Nico wants to touch her but doesn’t dare.
“Miss Hayter!” Lena calls. “Can you show us the hairpin approach again?”
The moment breaks. Petra’s professional mask slides back into place. But Nico likes knowing that she remembers when racing was something she enjoyed doing with friends.
He smiles. It’s been a long time since he’s thought of their sport that way, and it’s not too late to remind her that they’re still friends.
And could be more.
As the session wraps up, their students cluster around for final autographs and photos. Lena hugs Petra, whispering something that makes her laugh, and Nico realizes he’s missed that sound since Singapore too.
The last kids filter out with their instructors and parents, leaving them alone in the cooling evening air. Petra lingers, fiddling with her gloves. It’s a habit that means she has something to say but isn’t sure how to get it out.
“About yesterday.” She tugs her glove down, one finger at a time, but pulls it back on. “I was a bit of a cow.”
“Only a bit?” The teasing comes naturally, like muscle memory.

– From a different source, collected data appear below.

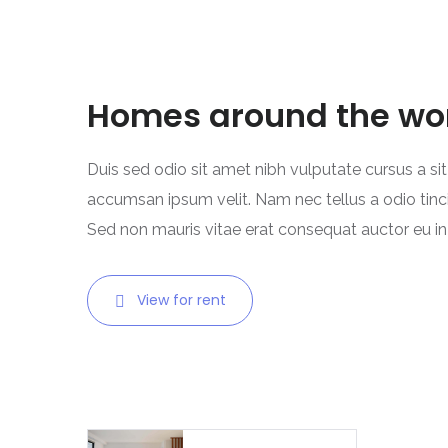
Homes around the wo
Duis sed odio sit amet nibh vulputate cursus a si
accumsan ipsum velit. Nam nec tellus a odio tinc
Sed non mauris vitae erat consequat auctor eu in e
View for rent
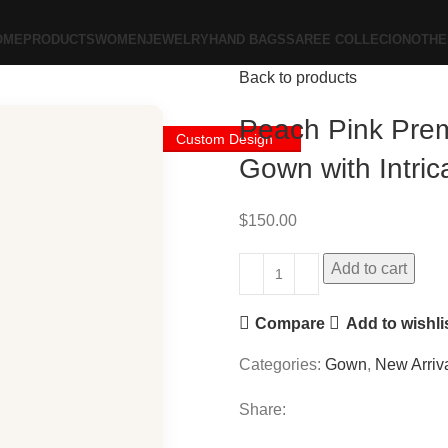
OME
PRODUCTS
WOMEN
JEWELRY
HAND BAGS
SAREE COLLECION
OTHE
Back to products
Peach Pink Pre
Custom Design
Gown with Intri
$
150.00
Add to cart
Compare
Add to wishli
Categories:
Gown
,
New Arriv
Share:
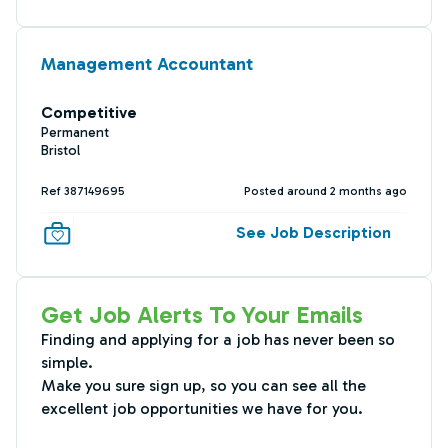
Management Accountant
Competitive
Permanent
Bristol
Ref 387149695
Posted around 2 months ago
See Job Description
Get Job Alerts To Your Emails
Finding and applying for a job has never been so
simple.
Make you sure sign up, so you can see all the
excellent job opportunities we have for you.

“Don’t push it, Conejo.” She meets his eyes, but there’s no edge behind her response. “I’m not used to people having my back. Not for a while.” She gestures vaguely, encompassing everything that’s changed since they were dumb kids messing around in karts.
“Since it all got complicated?”
“Yeah.” She rolls her eyes. “I shouldn’t have snapped at you about the dinner invitation. Or back in Singapore.” She pauses. “You were being a friend, and I shouldn’t’ve brushed that off.”
The admission seems to cost her something, but her chin lifts in that familiar way that means she’s made a decision and will stand by it.
“I still am,” he says quietly. “If you’ll let me.”
Her phone chimes just as she opens her mouth to respond. Her huff is familiar, and he almost laughs, until she glances at the screen and her expression loses all joy.
“Ah, fuck me. Not Kelley,” she mutters.
Nico’s stomach drops.
Some ghosts never stop haunting you.
“I gotta go, Nico. Sorry.” Petra’s already raising her phone to her ear as she grabs her bag, all traces of ease gone. “Dad? Yeah, I just saw. Fuck no, I did not agree to that. I’m on my way.”
She’s gone before Nico can say anything, her rapid footsteps echoing across the empty track. Not that there’s anything to say.
Kelley Hayter-Morrison’s drama began affecting Petra the day she left a six-year-old daughter and a devoted husband for Richard Morrison’s money. She surfaces occasionally, usually when Petra’s achieving something noteworthy, always bringing chaos in her wake.
“Mierda.”
Some complications aren’t about racing at all.